[Saved entries]
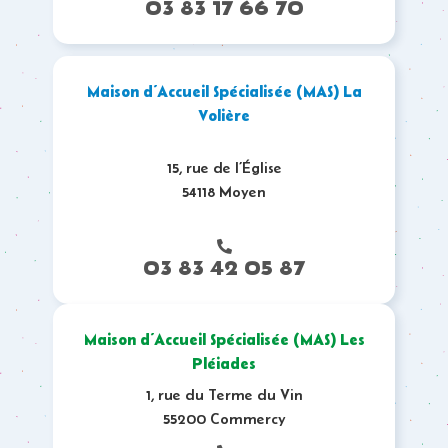
03 83 17 66 70
Maison d’Accueil Spécialisée (MAS) La
Volière
15, rue de l’Église
54118 Moyen
03 83 42 05 87
Maison d’Accueil Spécialisée (MAS) Les
Pléiades
1, rue du Terme du Vin
55200 Commercy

> **Written task**: In this exercise, set down all of the data exactly, without the pictures.

> **Task solution**:
03 83 17 66 70
Maison d’Accueil Spécialisée (MAS) La
Volière
15, rue de l’Église
54118 Moyen
03 83 42 05 87
Maison d’Accueil Spécialisée (MAS) Les
Pléiades
1, rue du Terme du Vin
55200 Commercy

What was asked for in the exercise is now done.